Pest Control News

Wednesday, 28 February 2018

Pests in the Home – A Sobering Overview

Pests in the Home – A Sobering Overview

In hundreds and thousands of homes across Kent, homeowners and tenants are sharing it with a pest. They don’t care who you are, how much money you do or don’t have in your bank account or where you live, if the conditions are right, a pest of some kind will move in.
The British Pest Control Association produce an annual report of the call-outs and type of work that local authority pest control officers are responding to. Their latest report from 2015/16 makes for interesting reading, especially as the pest control services on offer from councils is dwindling as budgets are cut.

And so, with councils only responding to certain calls for help, it seems that the pest control companies are becoming increasingly popular. But what does this mean for you? What can you do about pest in or around your home?

Are pests becoming more of a problem?

Pests, from rats to bugs, can become an issue when the conditions are either in their favour or are unfavourable, pushing them from their normal habitats to find new ones;

·      Weather changes and flooding mean rats leave sewers and seek shelter elsewhere

·      Overheating our homes also makes them attractive to pests

·      Overflowing rubbish and recycle bins are an attractive food source for pests

·      Reducing services such as emptying bins weekly to fortnightly and now three-weekly in many counties is easy-pickings for pests

Understanding Pests

The best way to prevent and deal with pests is to understand them, something that we have been doing through training and experience for many years.

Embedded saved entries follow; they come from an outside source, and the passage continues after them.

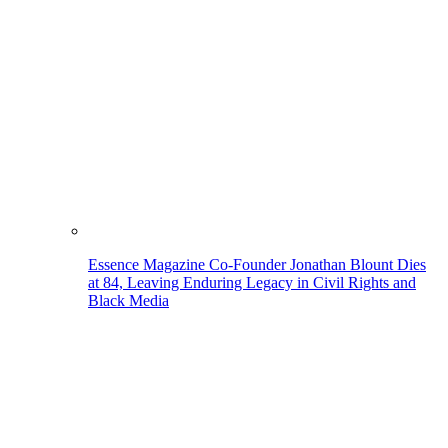
Essence Magazine Co-Founder Jonathan Blount Dies
at 84, Leaving Enduring Legacy in Civil Rights and
Black Media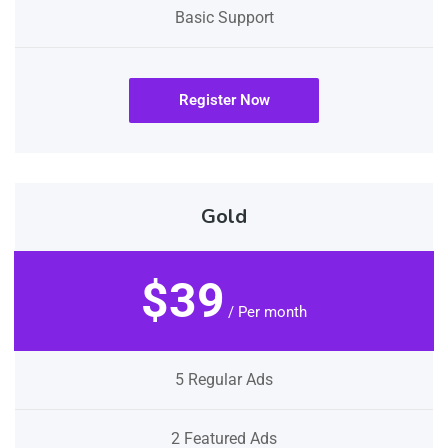
Basic Support
Register Now
Gold
$39
/ Per month
5 Regular Ads
2 Featured Ads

For example, the cockroach is a nocturnal scavenger with three distinct lifecycle phases: egg, nymph and adult. Eating almost anything, maintaining a hygienic environment is the best method of defence against cockroaches but when they do strike, treatment needs to effectively hit them at the ‘right’ stage of their lifecycle.

Mice too, will nibble at almost anything and can squeeze through a tiny gap of 6mm but will only travel three metres from their nest, a good indication that a mouse in your kitchen is nesting close by.

Or what about the bedbug? Laying up to 500 eggs over a two-month period, these tiny specks are difficult to spot, let alone get rid of.

What does this all mean?

It means that we may be unknowingly sharing our home with a pest or two. What it doesn’t mean is that you start laying poison ‘just in case’ you are besieged by a mouse or that you should invest in expensive but relatively ineffective over-the-counter pest control solutions.
But, as a homeowner or tenant, landlord or business owner, it pays to be aware of the ‘symptoms’ of a pest problem at home and have the problem dealt with by a professional pest control company.

Seeing the pest is rare – you’ll see the tail end of the cockroach (or is it?) scuttling under the fridge at night or you may spot a dropping or two that indicates a mouse in the cellar (or is it?). Instead, do this:

·      Smell – some pests leave a tell-tale smell to a room, such as the musty ‘odd’ smell of bedbugs or an unpleasant smell of rat urine. You may not know what ‘that smell’ is, but it is a strong indicator to us.

·      Listen – what can you hear? Can you hear scrabbling feet in the attic or small, chirping noises?

·      Touch – some insects, such as bed bugs, bite, feeding on our blood as we sleep, leaving a series of bites on the torso. Fleas also enjoy a blood meal, leaving itchy lumps around ankles and wrists.

·      See – what can you see? Shredded cardboard and other materials, along with gnawing marks on wood etc. are a sign on a pest with gnawing and shredding habits, from the common brown rat to the smallest of mice – but it can mean squirrels too.